US private equity giant Blackstone made the latest acquisition of China real estate assets by a global finance firm this week when it agreed to buy a 40 percent stake in mall developer SZITIC Commercial Property Co, which is now known by the acronym SCP. In addition to the Blackstone acquisition, the investment arm of China’s ICBC bank is also buying 6 percent of SCP.
Blackstone’s move was revealed in an announcement by privately-held SCP, and while the purchase price has not yet been officially disclosed, it is said to be US$400 million. However, Chris Heady, head of Blackstone’s regional real estate business indicated that the retail real estate investment is company’s largest mall investment in Asia to date.
Blackstone Gains a Taste for Chinese Assets
Blackstone is known as the world’s largest alternative investment company and is active in private equity and real estate. The company had already increased its China assets in August by acquiring Hong Kong real estate developer Tysan, and last year purchased the 50,000 sqm Huamin Imperial Building in Shanghai. In April this year, Blackstone’s chief, Stephen A. Schwarzman set up a US$300 million scholarship fund at Beijing’s Tsinghua University.
Shenzhen-based SCP currently manages 19 shopping malls across China under the Incity, SCP Plaza and One City brands covering more than 4 million square metres of space. Before taking on the investment from Blackstone, SCP already had partnered with Carlyle Group, Morgan Stanley and China Resources Vanguard on various projects.
In May of this year SCP secured investment from Carlyle Group to acquire 49 percent stakes in SCP’s Suzhou and Hangzhou Incity malls.
Speaking to the media in Hong Kong on Monday Heady commented, “SCP is a fantastic collection of real estate assets and a very well-respected company. The retail space in China is one where we believe there is going to be significant growth over the medium-to long-term as the country repositions itself to be more dependent on domestic consumption growth.”
Global Private Equity Flooding into China
Blackstone’s purchase of SCP is the latest acquisition for the firm’s $4 billion Asia real estate fund, which is one of many funds hunting for high investment returns in China’s property market.

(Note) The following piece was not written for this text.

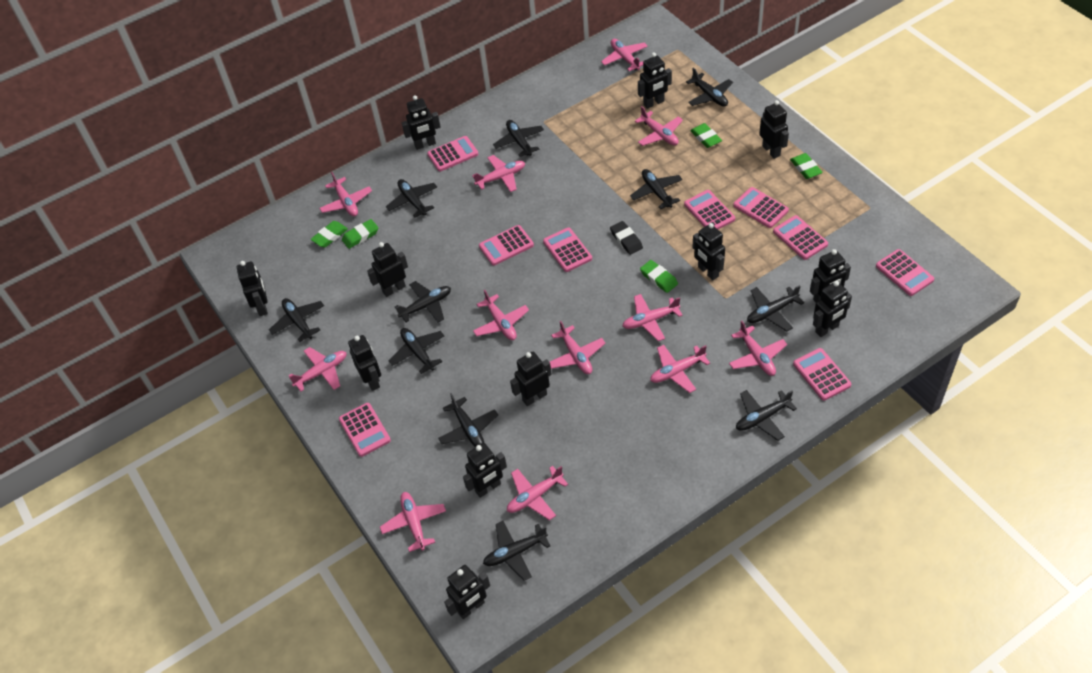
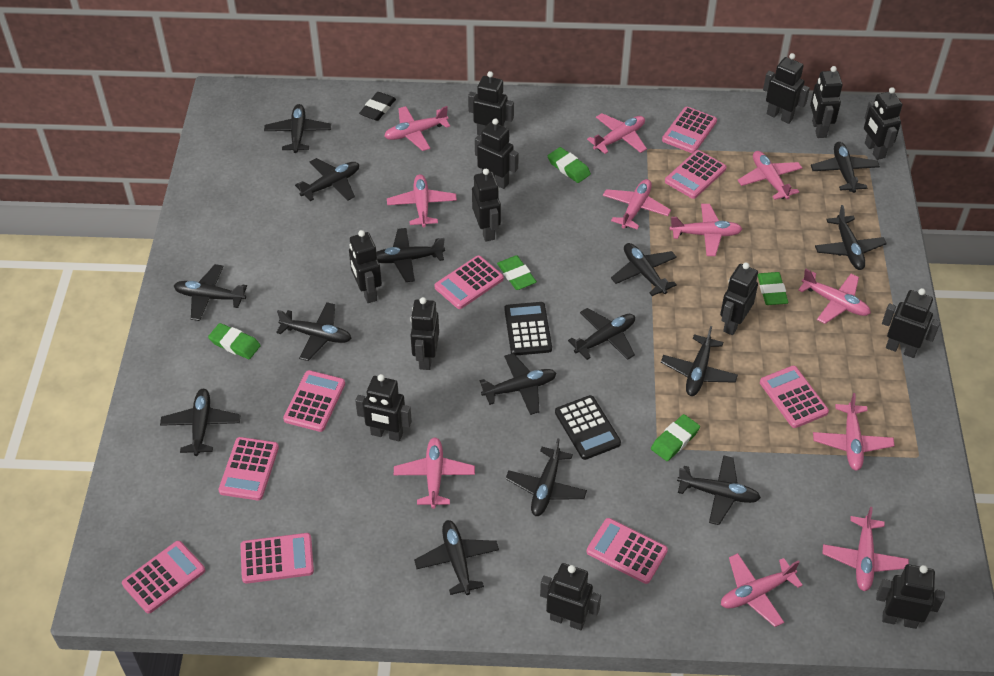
black calculator: none = 0 -> [504,302,552,356] [555,395,621,460] = 2
black plane: [269,298,324,342] [386,179,437,218] [388,328,444,374] [395,281,451,323] [438,393,498,447] [483,521,550,581] [493,120,544,157] [630,169,682,209] [686,67,733,107] [736,390,797,441] [747,285,804,332] = 11 -> [160,389,240,456] [174,264,247,321] [264,104,331,153] [276,302,352,361] [295,158,359,201] [376,228,445,282] [414,520,499,595] [480,353,556,415] [506,438,587,516] [568,308,635,360] [611,243,677,296] [661,326,738,396] [677,455,761,525] [811,142,880,193] [815,205,887,270] = 15
black robot: [237,261,268,316] [348,335,381,391] [367,242,408,297] [402,95,441,150] [444,565,490,619] [463,443,507,498] [510,352,552,406] [638,52,672,109] [693,223,725,280] [759,100,789,159] [810,249,851,303] [813,281,852,337] = 12 -> [349,230,382,303] [355,374,412,441] [410,297,439,370] [468,71,514,136] [472,169,501,241] [475,118,519,189] [540,563,601,630] [720,262,758,335] [763,53,810,124] [810,66,843,138] [864,87,902,160] [876,564,945,629] [882,288,941,358] = 13
pink plane: [289,347,347,392] [319,172,372,216] [380,492,446,552] [472,155,525,192] [473,290,529,340] [507,466,568,520] [550,321,606,374] [601,39,648,71] [623,294,683,341] [635,106,683,146] [650,345,710,393] [729,321,787,376] = 12 -> [384,106,450,151] [387,174,457,227] [394,438,475,509] [587,113,647,154] [603,179,671,230] [670,204,742,256] [721,553,803,627] [738,151,802,200] [798,269,871,324] [813,393,895,471] [822,507,909,591] = 11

Gaw Capital of Hong Kong last week announced a final close on its own $1 billion China real estate fund, and KKR closed its own $6 billion Asia fund in July of this year.
ICBC Jumps In
ICBC International Holdings the investment arm of China’s Industrial and Commercial Banking Corporation – China’s largest bank, has also decided to take up a six percent stake in SCP, according to statement from SCP.
A Private Mall Developer with Government Connections
Although SCP is ostensibly a private company, it was found in 2003 with investment from the Shenzhen city government. The company’s formal name SZITIC Commercial Property Co mirrors the names of better known quasi-governmental investment companies, CITIC and GITIC, respectively the China and Guangzhou International Trade and Investment Corporations, although Shenzhen government officially divested from SCP some years ago.